-- Passage provided follows --

Marsh said that Skidmore, Owings & Merrill was selected from a shortlist that included Goody Clancy & Associates, as well as Elkus Manfredi, which has designed several buildings in the Kendall Square area.  Marsh said there were no design concepts or images available, but that the company was selected based on work it had done, including “quite a bit” for the government. The company also built seven buildings along Vassar Street on MIT’s campus from 1957 through 1972.

“They have not done work recently at MIT,” Marsh said. “This is a new opportunity to reintroduce ourselves to SOM.”

Iram Farooq, Cambridge’s head planner, said the company was “a very well-respected architect, and we look forward to working with them. If it transpires in an ideal way, for the city, it won’t be a completely separate element that the city is not engaged in at all.”

Evans said he had worked with the company in San Francisco: “They definitely know their stuff.”

The institute has created a 10-member committee to advise on plans and zoning for the site, led by former faculty chairman and  aeronautics and astronautics professor Steven R. Hall, according to Karen Gleason, MIT’s associate provost. Gleason said the committee would include herself, one undergraduate and one graduate student, representatives of all of five of the institute’s schools, and faculty experts from architecture and urban planning. A preliminary list of members includes architecture professors Hashim Sarkis and James Wescoat, and urban planning professor P. Christopher Zegras.

GSA declined to release additional details on the finances, asking reporters to file Freedom of Information Act requests for copies of the agreement.

-- Passage provided concluded --

§ Work order 1:
Answer these from the passage on the architecture firm's selection:
(a) Which firms other than Skidmore, Owings & Merrill were on the shortlist?
(b) How many members are on the committee the institute created to advise on the site?
(c) How many buildings did the company build along Vassar Street, and over what years?

-- Extracted material follows --

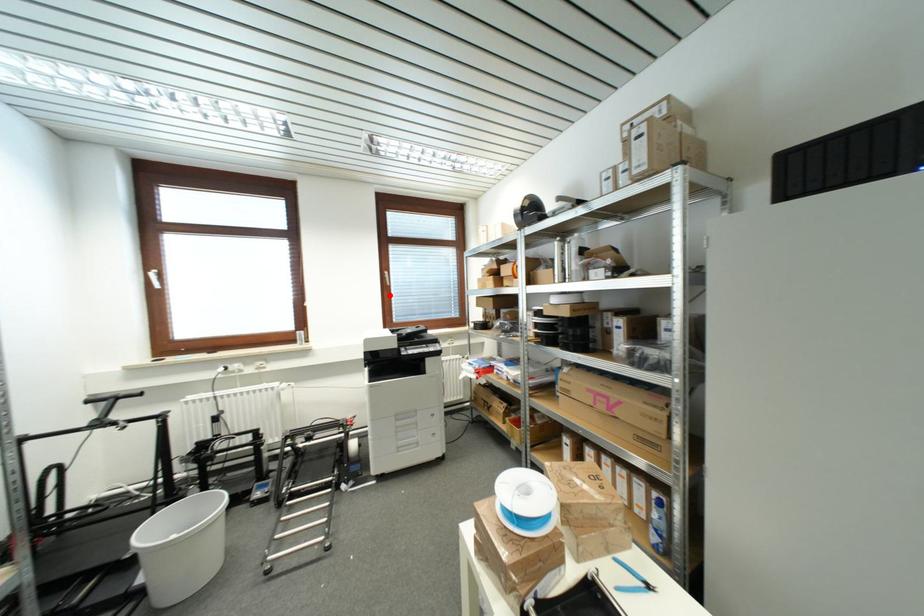
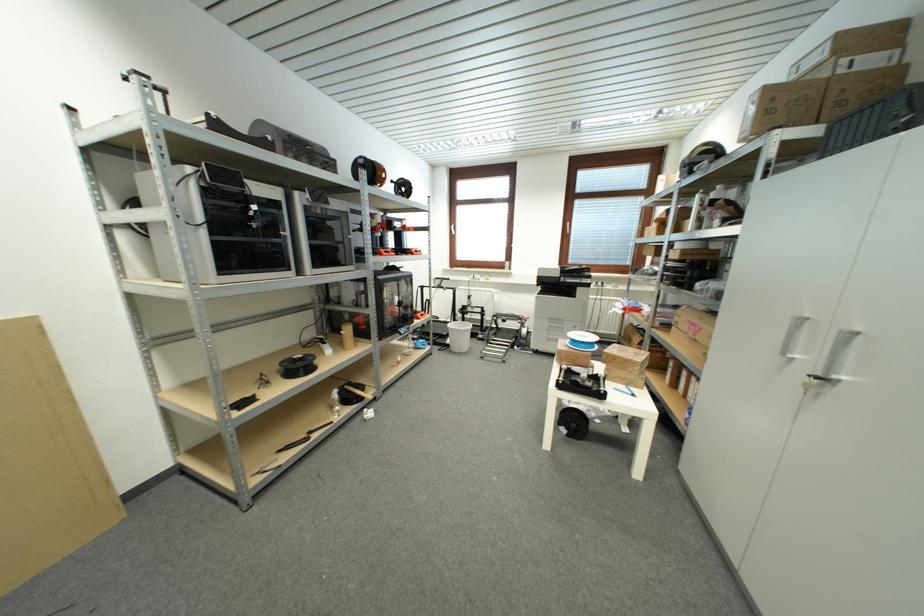
Locate, in the second image, the point that corresponds to the highlighted location in the first image.

(569, 241)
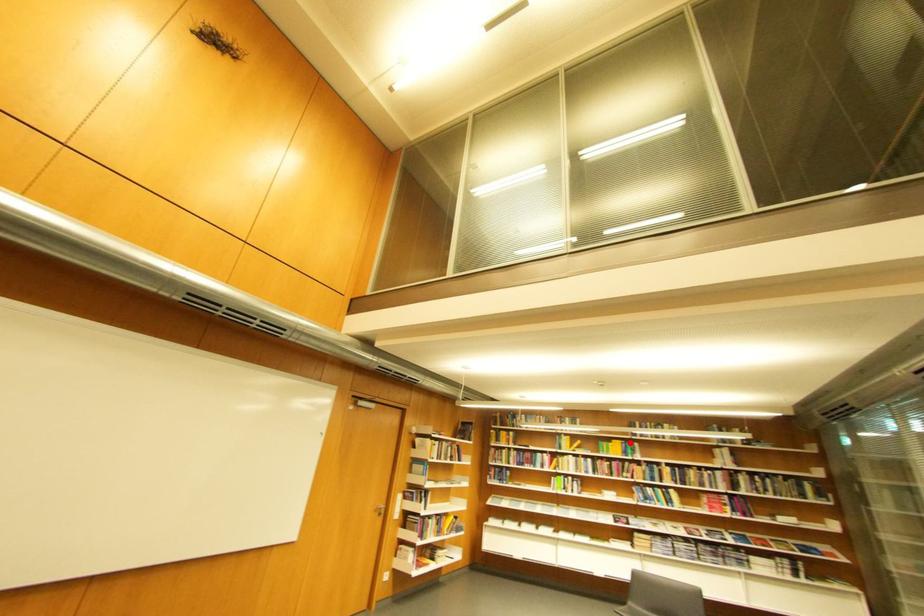
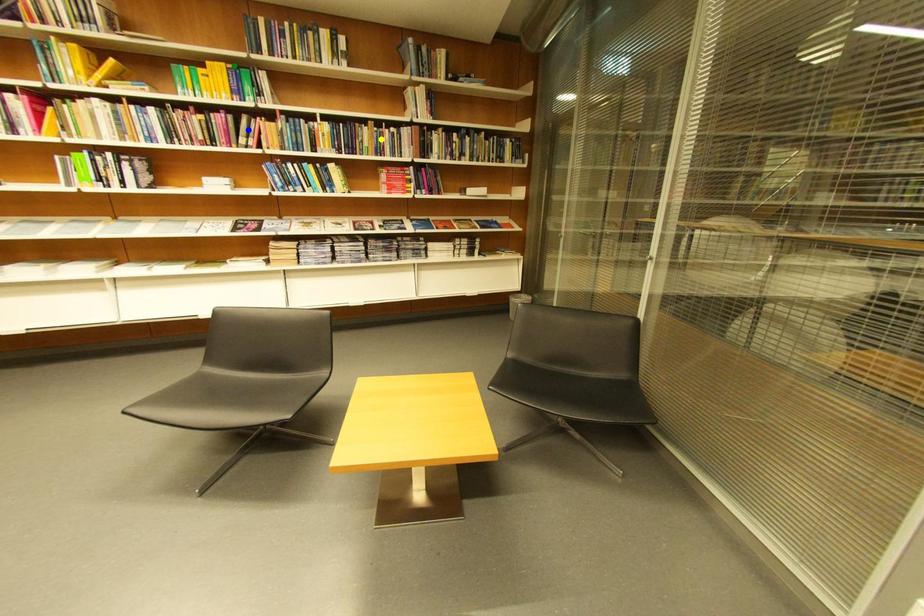
Question: I am providing you with two images of the same scene from different viewpoints. A red point is marked on the first image. You are given multiple points on the second image. In image 2, which mark is for the same physical point as the one in image 1?

Choices:
 (A) green point
 (B) yellow point
 (C) blue point

Answer: (A)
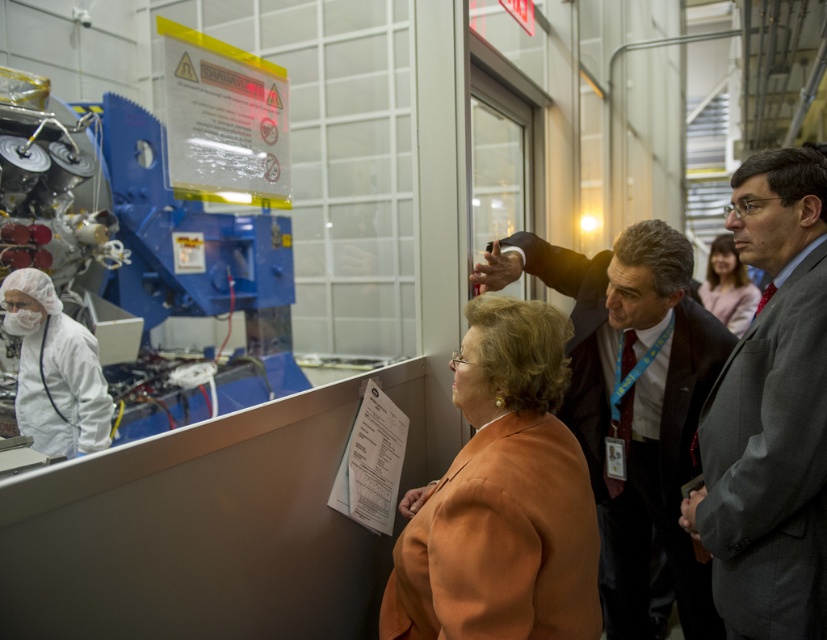
Question: Is orange fabric jacket at center wider than matte orange blazer at center?

Choices:
 (A) no
 (B) yes

Answer: (A)

Question: Considering the real-world distances, which object is closest to the matte orange blazer at center?

Choices:
 (A) gray suit at center
 (B) orange fabric jacket at center
 (C) dark suit at center

Answer: (C)

Question: Observing the image, what is the correct spatial positioning of orange fabric jacket at center in reference to gray suit at center?

Choices:
 (A) left
 (B) right

Answer: (A)

Question: Which is farther from the gray suit at center?

Choices:
 (A) orange fabric jacket at center
 (B) matte orange blazer at center

Answer: (B)

Question: Considering the real-world distances, which object is closest to the gray suit at center?

Choices:
 (A) orange fabric jacket at center
 (B) dark suit at center
 (C) matte orange blazer at center

Answer: (B)

Question: Is gray suit at center to the right of dark suit at center from the viewer's perspective?

Choices:
 (A) no
 (B) yes

Answer: (B)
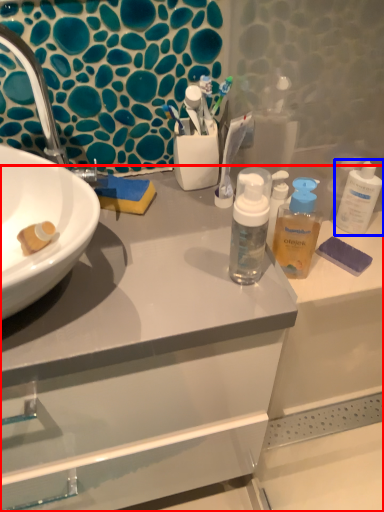
Question: Which object appears closest to the camera in this image, bathroom cabinet (highlighted by a red box) or cleaning product (highlighted by a blue box)?

Choices:
 (A) bathroom cabinet
 (B) cleaning product

Answer: (A)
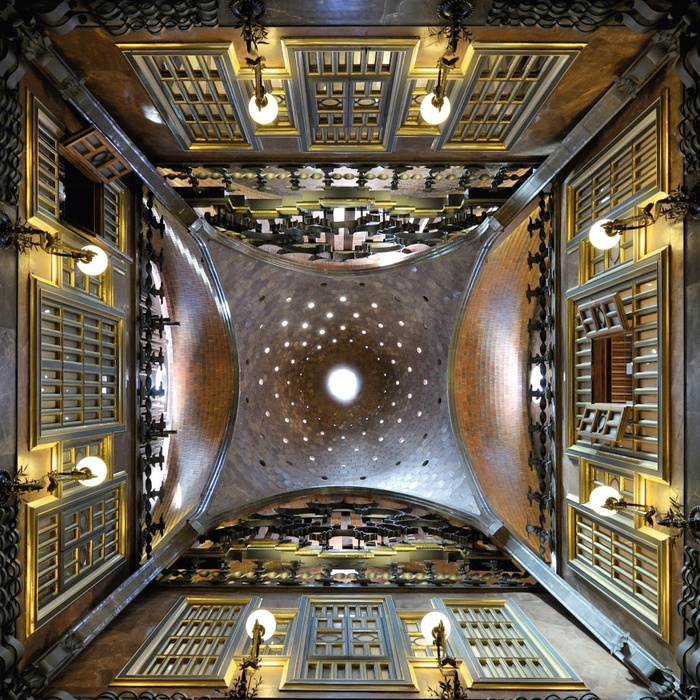
Locate an element on the screen. window is located at coordinates (603, 413), (608, 381), (77, 204), (92, 146).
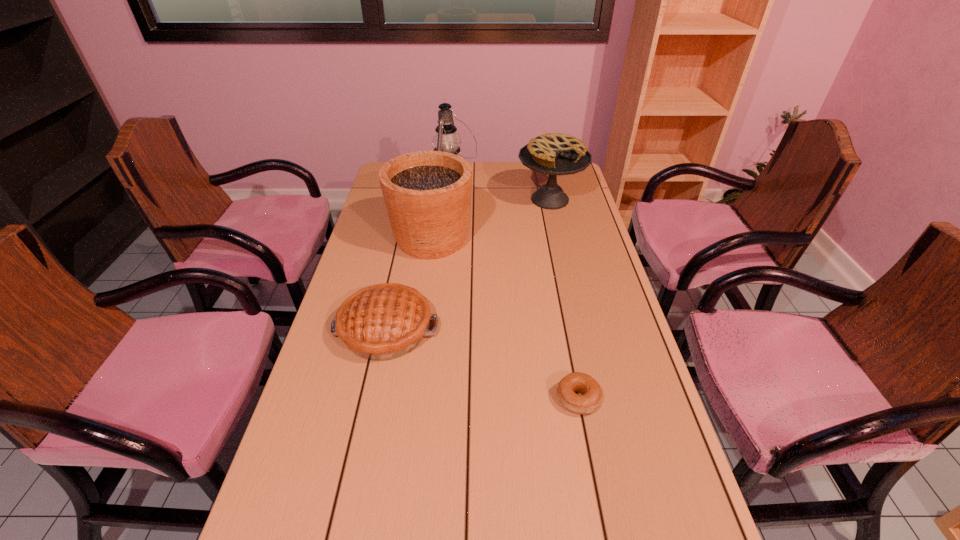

-- Extracted material concluded --

§ Work order 2: Give the rows from the very first row through the line holding "Question: I am", inclusive, as a JSON list of strings with one string per line. Omit blank lines and the pictures.

§ Task answer 1:
(a) Goody Clancy & Associates and Elkus Manfredi.
(b) 10 members.
(c) Seven buildings, from 1957 through 1972.

§ Task answer 2:
[
  "Locate, in the second image, the point that corresponds to the highlighted location in the first image.",
  "(569, 241)",
  "Question: I am providing you with two images of the same scene from different viewpoints. A red point is marked on the first image. You are given multiple points on the second image. In image 2, which mark is for the same physical point as the one in image 1?"
]